In the other semifinal, Pavlyuchenkova ended years of frustration. She had come up short in six Grand Slam quarterfinals before prevailing on Thursday in Paris.

Pavlyuchenkova provided few hints in recent months that a run of this sort was in the offing. She made the semifinal in Madrid last month but had little else to brag about. She lasted barely an hour at the Australian Open, losing badly to Naomi Osaka, the eventual champion, in the first round.

But in her first Grand Slam semifinal, Pavlyuchenkova had the good fortune to face a player ranked 86th in the world.

Pavlyuchenkova was hardly in control: She lost her serve twice in the first set, and twice more in the second. But she was far better than Zidansek, a 23-year-old whose inexperience and nerves showed as she lost her serve six times and committed 33 unforced errors compared with 22 for Pavlyuchenkova. Zidansek double-faulted into the middle of the net on set point, and sent a shot she easily could have put away a foot wide on match point.

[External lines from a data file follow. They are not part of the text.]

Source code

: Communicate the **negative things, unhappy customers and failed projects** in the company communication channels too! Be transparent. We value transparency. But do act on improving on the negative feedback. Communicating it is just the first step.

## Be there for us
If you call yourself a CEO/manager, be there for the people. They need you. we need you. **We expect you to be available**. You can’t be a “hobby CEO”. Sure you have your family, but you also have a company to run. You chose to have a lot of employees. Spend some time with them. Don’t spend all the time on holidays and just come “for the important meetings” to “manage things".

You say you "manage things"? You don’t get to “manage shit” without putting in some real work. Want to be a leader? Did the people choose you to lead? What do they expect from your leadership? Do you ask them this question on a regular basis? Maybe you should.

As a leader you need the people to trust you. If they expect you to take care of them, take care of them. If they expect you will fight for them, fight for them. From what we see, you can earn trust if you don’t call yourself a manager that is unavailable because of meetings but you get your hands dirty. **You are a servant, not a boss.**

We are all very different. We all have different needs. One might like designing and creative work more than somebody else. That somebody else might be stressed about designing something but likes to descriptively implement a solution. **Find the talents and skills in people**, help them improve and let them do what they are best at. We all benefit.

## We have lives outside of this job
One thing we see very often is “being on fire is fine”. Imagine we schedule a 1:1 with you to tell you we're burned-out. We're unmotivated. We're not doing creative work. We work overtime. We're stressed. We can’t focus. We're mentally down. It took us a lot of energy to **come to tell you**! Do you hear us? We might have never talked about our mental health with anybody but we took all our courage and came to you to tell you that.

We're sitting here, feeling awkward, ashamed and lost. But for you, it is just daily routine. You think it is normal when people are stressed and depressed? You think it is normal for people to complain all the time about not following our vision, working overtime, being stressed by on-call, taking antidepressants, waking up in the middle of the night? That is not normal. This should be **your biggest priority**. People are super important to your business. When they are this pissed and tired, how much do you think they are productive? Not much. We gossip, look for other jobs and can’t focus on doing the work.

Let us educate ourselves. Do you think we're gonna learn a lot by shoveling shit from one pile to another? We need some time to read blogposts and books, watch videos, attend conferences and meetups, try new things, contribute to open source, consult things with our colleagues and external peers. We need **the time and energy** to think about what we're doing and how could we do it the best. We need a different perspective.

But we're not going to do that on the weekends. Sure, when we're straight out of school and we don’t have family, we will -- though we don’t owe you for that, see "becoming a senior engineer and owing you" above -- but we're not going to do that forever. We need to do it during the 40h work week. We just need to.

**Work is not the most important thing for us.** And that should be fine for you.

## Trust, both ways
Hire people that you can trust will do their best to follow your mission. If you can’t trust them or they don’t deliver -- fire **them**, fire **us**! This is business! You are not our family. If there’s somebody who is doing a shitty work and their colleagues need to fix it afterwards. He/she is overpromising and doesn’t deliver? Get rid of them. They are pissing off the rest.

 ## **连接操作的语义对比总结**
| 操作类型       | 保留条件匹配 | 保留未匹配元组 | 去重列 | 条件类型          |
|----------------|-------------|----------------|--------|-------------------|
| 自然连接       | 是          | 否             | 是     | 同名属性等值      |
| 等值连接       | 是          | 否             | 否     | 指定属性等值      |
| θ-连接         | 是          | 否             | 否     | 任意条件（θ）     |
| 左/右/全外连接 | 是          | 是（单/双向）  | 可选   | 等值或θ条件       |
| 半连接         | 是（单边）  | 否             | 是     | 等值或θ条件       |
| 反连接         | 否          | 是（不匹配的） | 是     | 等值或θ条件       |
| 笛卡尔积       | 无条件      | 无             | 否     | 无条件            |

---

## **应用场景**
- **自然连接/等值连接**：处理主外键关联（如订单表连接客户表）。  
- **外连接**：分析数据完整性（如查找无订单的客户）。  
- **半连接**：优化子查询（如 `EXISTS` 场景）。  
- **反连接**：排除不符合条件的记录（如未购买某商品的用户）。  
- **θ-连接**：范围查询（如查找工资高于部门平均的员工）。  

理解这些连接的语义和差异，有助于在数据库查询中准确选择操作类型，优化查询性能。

Zidansek had come back from a set down three times during the tournament, and twice won third sets in the equivalent of tennis overtime (9-7 and 8-6) but could not muster the same resilience against Pavlyuchenkova.

Pavlyuchenkova was asked Thursday what her younger self might say now that she had finally reached the ultimate match.

“What took you so long?” she said.

“It’s been a long road,” she continued. “I had my own long special road. Everybody has different ways.”